What is being asked: Extract the lines below verbatim, omitting the pictures.

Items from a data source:
━━━━━━━━━━

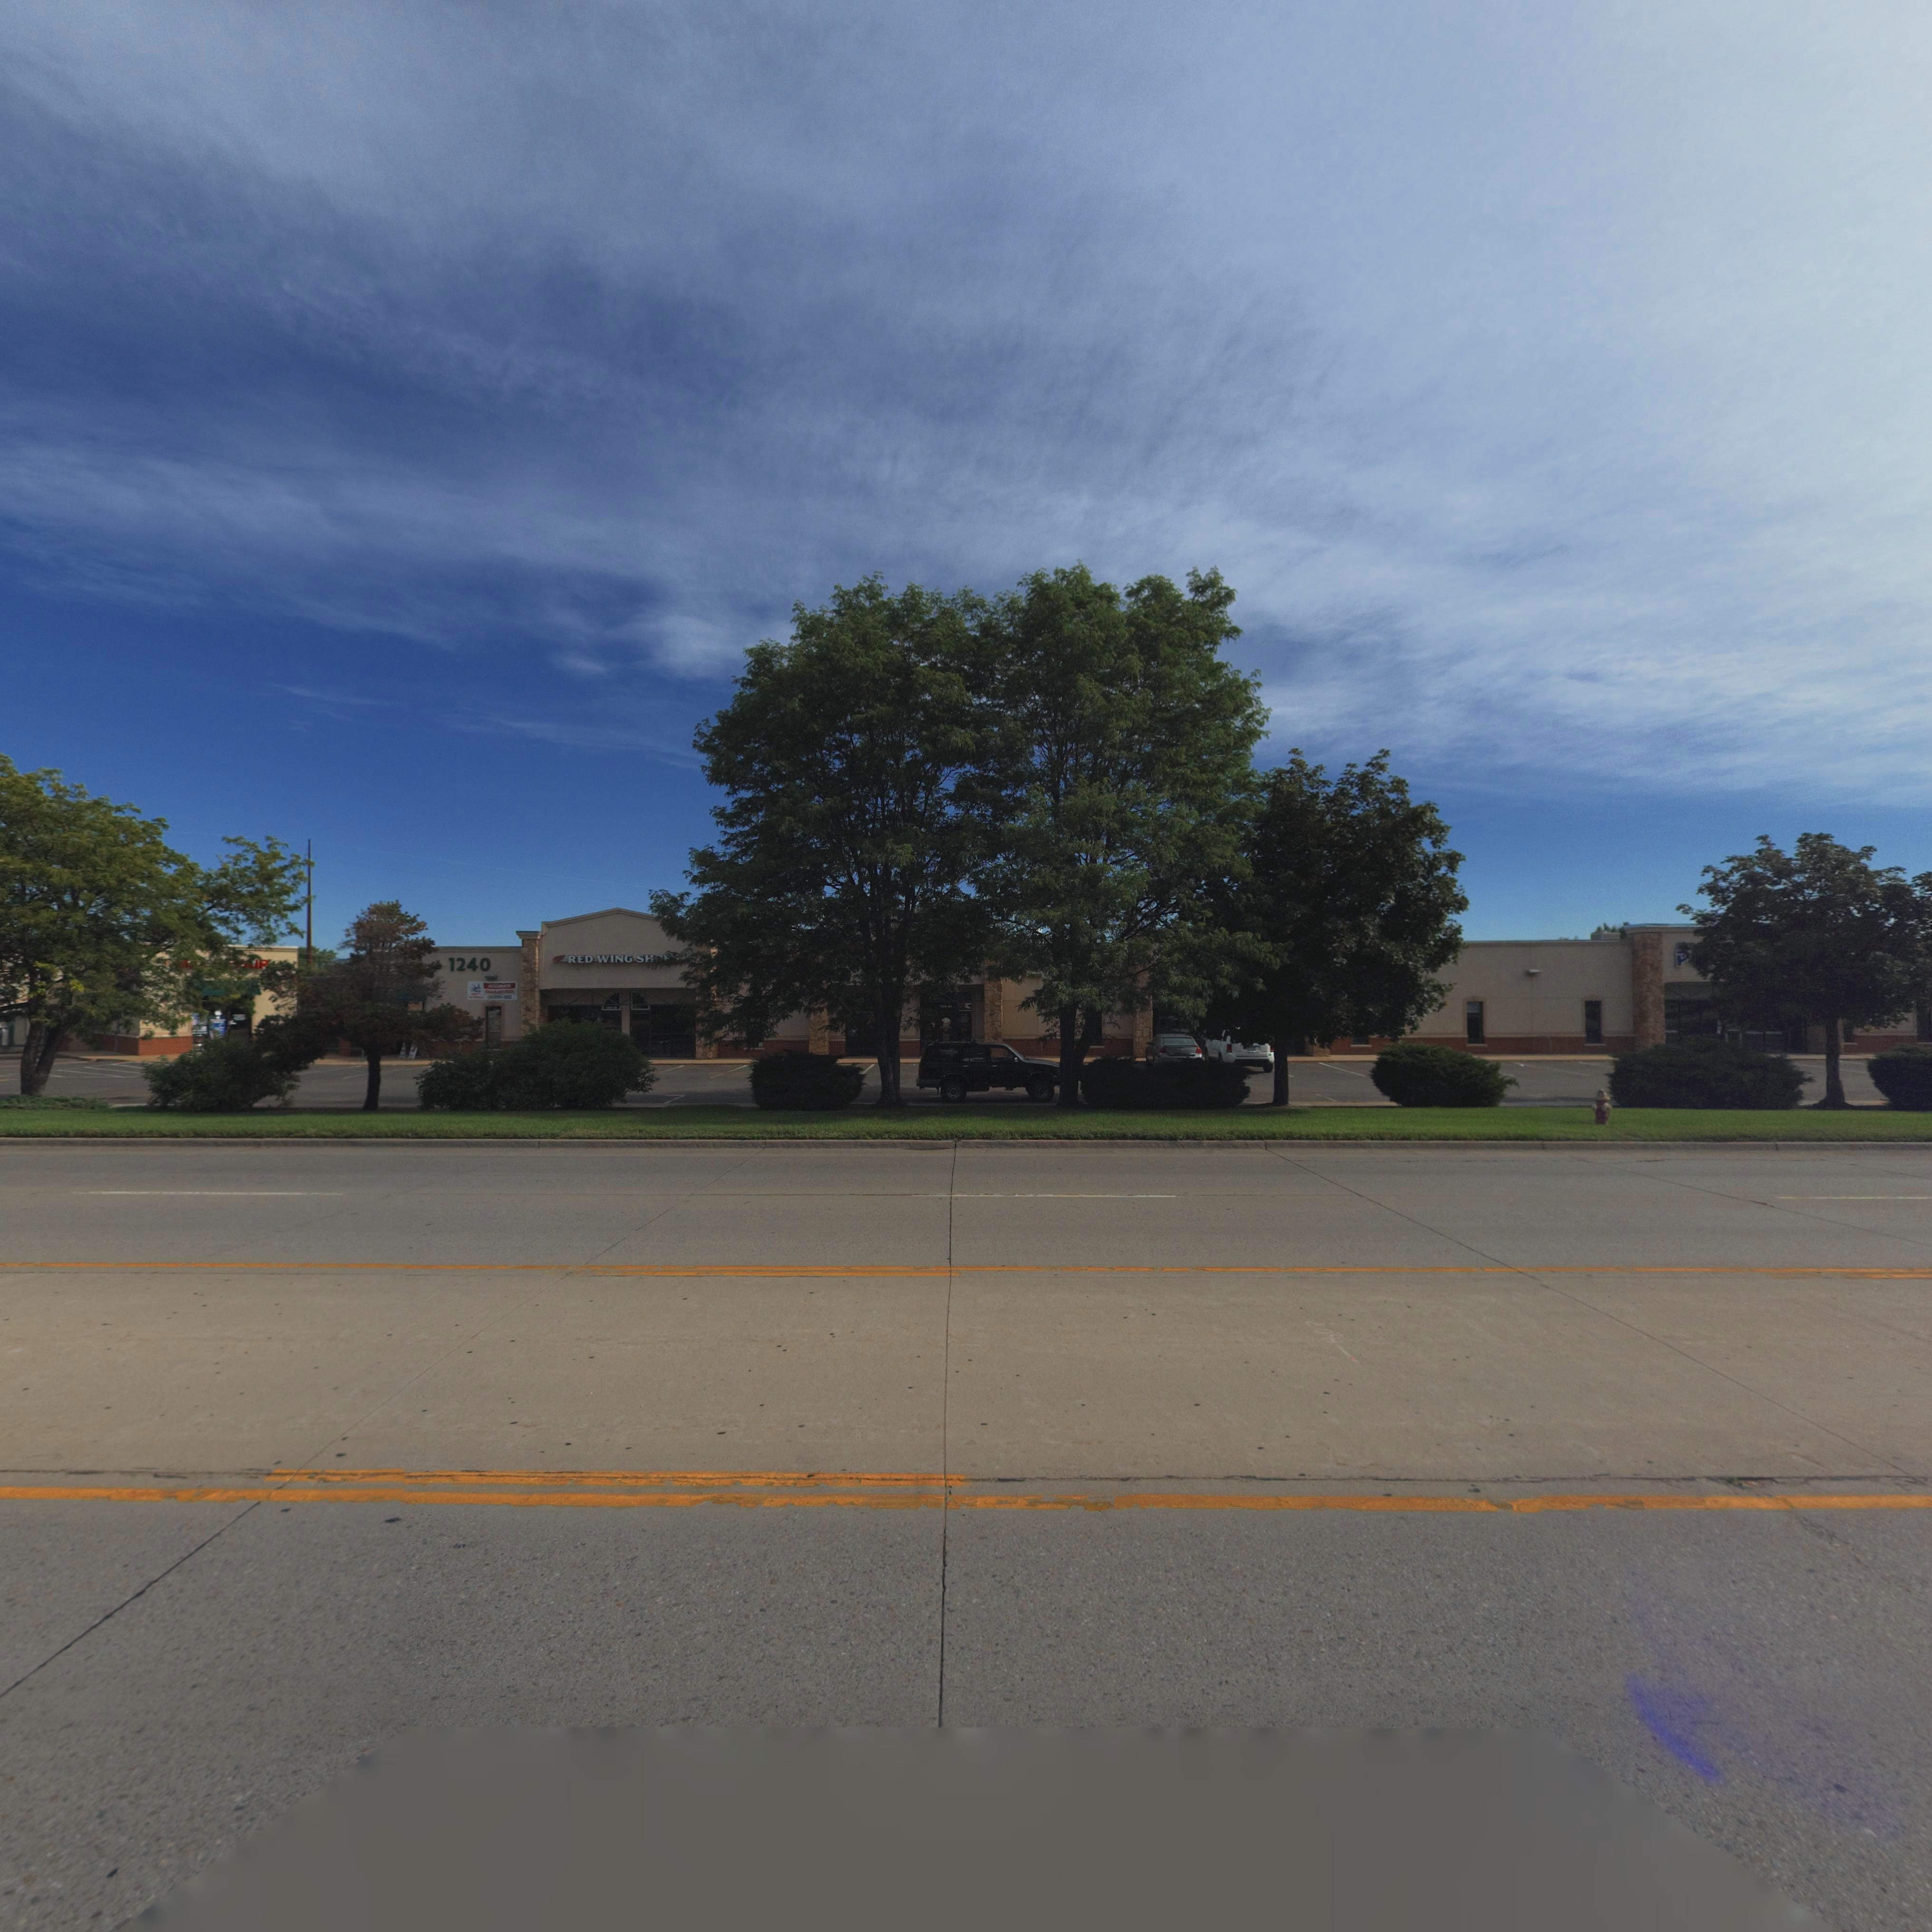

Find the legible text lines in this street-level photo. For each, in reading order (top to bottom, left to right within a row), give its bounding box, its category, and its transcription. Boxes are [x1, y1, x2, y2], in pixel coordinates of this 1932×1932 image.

[254, 959, 270, 969] BusinessName: IR
[448, 956, 491, 972] StreetNumber: 1240
[567, 953, 655, 964] BusinessName: RED WING SH
[1673, 948, 1691, 967] BusinessName: P
[939, 1005, 952, 1008] StreetNumber: 1*10*1A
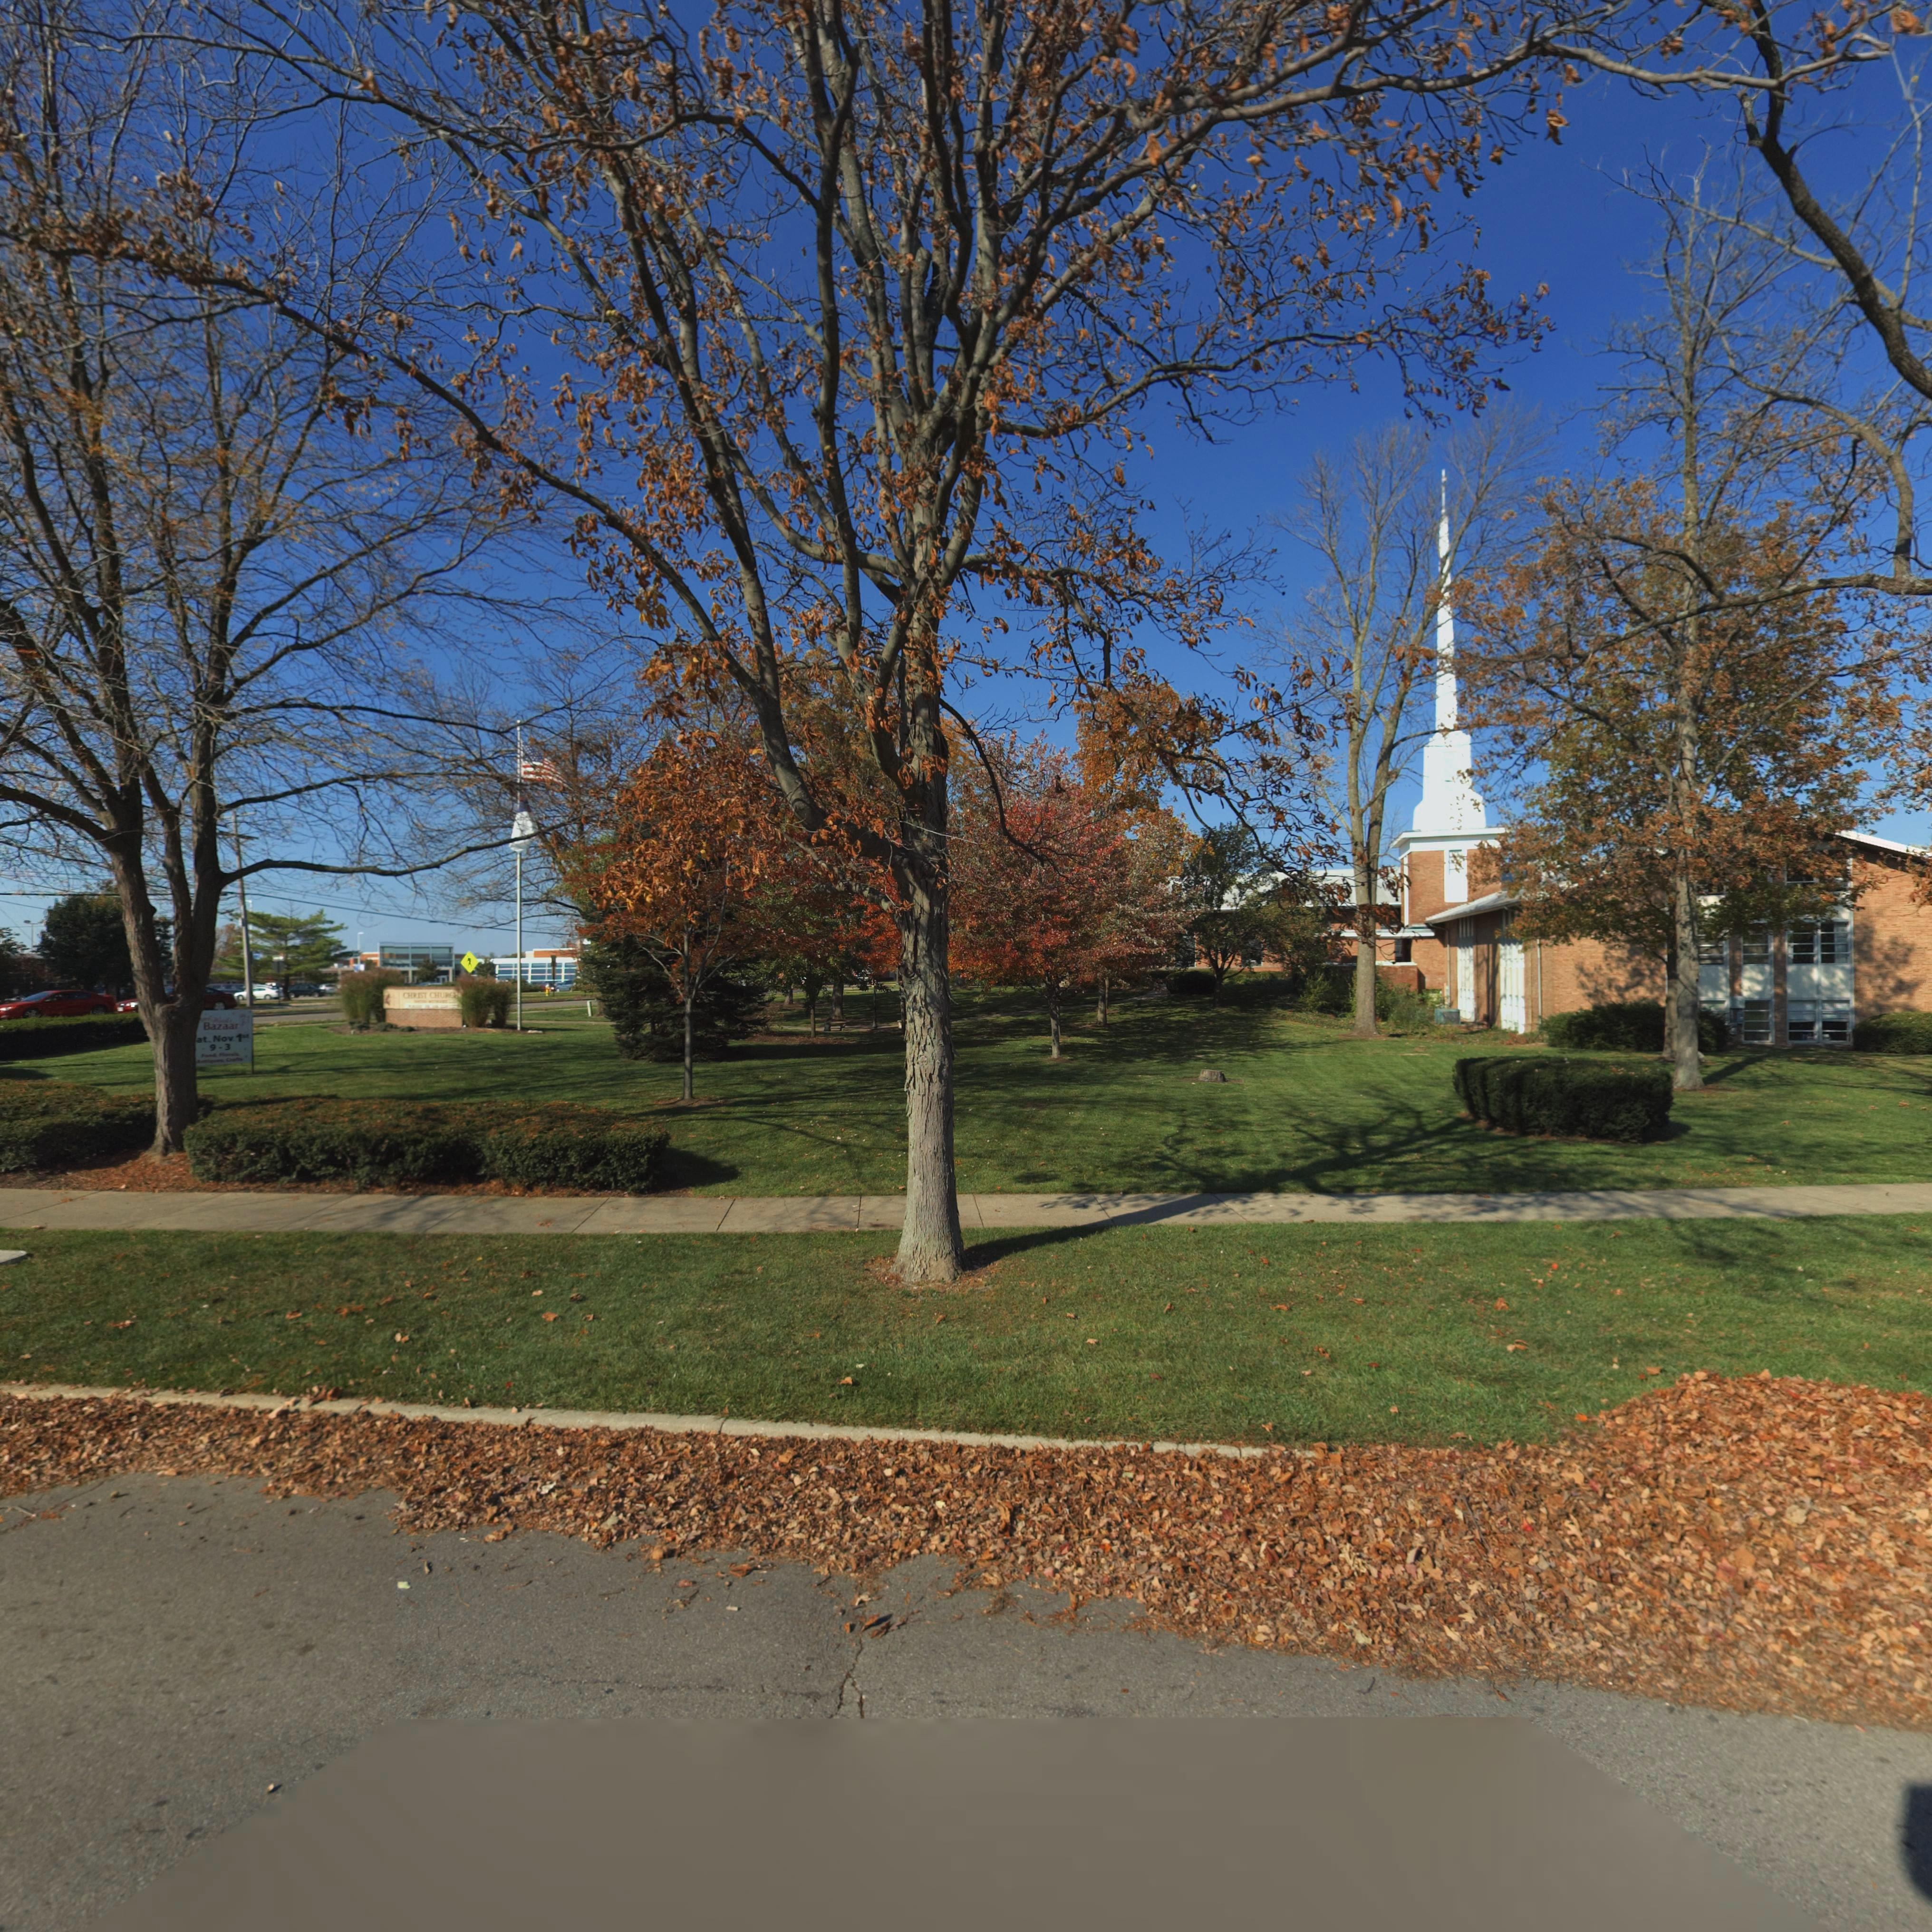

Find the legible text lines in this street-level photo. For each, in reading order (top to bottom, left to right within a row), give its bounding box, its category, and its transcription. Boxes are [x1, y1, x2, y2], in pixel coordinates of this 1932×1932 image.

━━━━━━━━━━

Task response:
Find the legible text lines in this street-level photo. For each, in reading order (top to bottom, left to right within a row), give its bounding box, its category, and its transcription. Boxes are [x1, y1, x2, y2], in pixel coordinates of this 1932×1932 image.

[254, 959, 270, 969] BusinessName: IR
[448, 956, 491, 972] StreetNumber: 1240
[567, 953, 655, 964] BusinessName: RED WING SH
[1673, 948, 1691, 967] BusinessName: P
[939, 1005, 952, 1008] StreetNumber: 1*10*1A

Find the legible text lines in this street-level photo. For each, in reading order (top to bottom, left to right within a row), give its bounding box, its category, and its transcription. Boxes are [x1, y1, x2, y2], in pixel coordinates of this 1932×1932 image.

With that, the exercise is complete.